When I came back in the kitchen, June was still talking. She said that Wray had somehow gotten on “the wrong road.” It is easy sometimes, she says, for a person to get on the wrong road. She nearly took such a detour after she lost a baby, Mary Ann, and then her first husband. She said she went through a rough patch. Bill cleared his throat to end the talk. It was getting too personal and he winced, as he had a way of doing if certain kinds of things came up in conversations.

 

Outside it was getting dark, but Wray still did not move. When Bill and June left, I kept watch at the window. Mammy came over sometimes to stand behind me and try to make out what was going on.
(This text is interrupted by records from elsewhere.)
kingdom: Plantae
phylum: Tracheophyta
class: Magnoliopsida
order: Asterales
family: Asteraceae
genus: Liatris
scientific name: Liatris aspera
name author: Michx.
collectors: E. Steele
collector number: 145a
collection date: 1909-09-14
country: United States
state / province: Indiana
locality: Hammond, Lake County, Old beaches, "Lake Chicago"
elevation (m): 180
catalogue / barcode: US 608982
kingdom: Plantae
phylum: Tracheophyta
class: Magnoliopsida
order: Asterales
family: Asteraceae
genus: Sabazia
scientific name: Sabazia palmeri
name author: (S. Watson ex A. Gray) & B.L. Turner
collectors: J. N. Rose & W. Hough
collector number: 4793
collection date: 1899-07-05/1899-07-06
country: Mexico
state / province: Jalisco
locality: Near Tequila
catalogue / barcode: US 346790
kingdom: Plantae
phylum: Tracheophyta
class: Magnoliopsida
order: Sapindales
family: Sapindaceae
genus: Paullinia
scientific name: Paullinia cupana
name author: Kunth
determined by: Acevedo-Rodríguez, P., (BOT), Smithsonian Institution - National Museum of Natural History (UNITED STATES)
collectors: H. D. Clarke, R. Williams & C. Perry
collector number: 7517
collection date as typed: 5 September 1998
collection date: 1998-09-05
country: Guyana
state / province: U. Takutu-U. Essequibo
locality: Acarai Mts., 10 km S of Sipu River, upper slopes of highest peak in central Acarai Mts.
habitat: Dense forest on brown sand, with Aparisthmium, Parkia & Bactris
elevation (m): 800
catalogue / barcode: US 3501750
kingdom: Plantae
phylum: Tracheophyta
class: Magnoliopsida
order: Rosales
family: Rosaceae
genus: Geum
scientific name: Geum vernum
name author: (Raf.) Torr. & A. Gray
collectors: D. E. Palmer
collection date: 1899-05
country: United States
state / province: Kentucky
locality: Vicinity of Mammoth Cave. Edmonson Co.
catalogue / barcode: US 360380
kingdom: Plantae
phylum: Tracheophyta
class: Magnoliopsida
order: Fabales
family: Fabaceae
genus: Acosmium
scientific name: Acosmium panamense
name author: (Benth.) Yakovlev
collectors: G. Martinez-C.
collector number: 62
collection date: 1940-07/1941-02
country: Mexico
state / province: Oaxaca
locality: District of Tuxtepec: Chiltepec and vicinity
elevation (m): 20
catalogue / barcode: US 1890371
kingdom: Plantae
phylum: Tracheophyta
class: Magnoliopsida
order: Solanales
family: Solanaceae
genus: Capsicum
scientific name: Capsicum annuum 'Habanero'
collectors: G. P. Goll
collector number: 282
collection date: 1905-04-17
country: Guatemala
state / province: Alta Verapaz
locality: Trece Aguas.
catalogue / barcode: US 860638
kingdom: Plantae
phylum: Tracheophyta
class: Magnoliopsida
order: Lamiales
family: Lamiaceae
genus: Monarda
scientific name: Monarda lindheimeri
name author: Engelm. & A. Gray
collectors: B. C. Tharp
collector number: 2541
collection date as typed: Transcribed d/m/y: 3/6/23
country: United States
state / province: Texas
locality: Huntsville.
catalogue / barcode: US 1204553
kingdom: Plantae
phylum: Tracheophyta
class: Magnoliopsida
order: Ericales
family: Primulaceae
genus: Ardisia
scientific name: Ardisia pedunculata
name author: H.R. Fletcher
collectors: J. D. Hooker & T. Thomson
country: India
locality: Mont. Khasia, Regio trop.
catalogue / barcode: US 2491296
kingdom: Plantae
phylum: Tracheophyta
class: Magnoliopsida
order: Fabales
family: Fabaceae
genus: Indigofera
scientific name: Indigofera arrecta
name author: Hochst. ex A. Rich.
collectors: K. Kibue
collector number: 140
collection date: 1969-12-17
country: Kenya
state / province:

Gradually, the car disappeared into the dark. In the morning, Wray was gone.

 

“It’s just a sickness,” said Mammy of Wray’s affliction, “that’s all.” But it wasn’t. He was more than sick. He was loathed by many, it seemed. He was the kind of man whom our town seemed to hate, though he himself seemed to be the only one he had ever injured. Elsie Van Sickle talked about Wray’s “toots,” his trips to St. Louis on the train, and his stays at hotels downtown where, her voice implied, nothing good went on.

 

Mammy called Wray every few days. Once he did not pick up the phone for a whole weekend and Mammy sent me to take him a skillet full of eggs and bacon. “Just open the door if it’s unlocked and leave it. Don’t go in unless it seems like he needs help. I can’t do it. He could be in there naked.”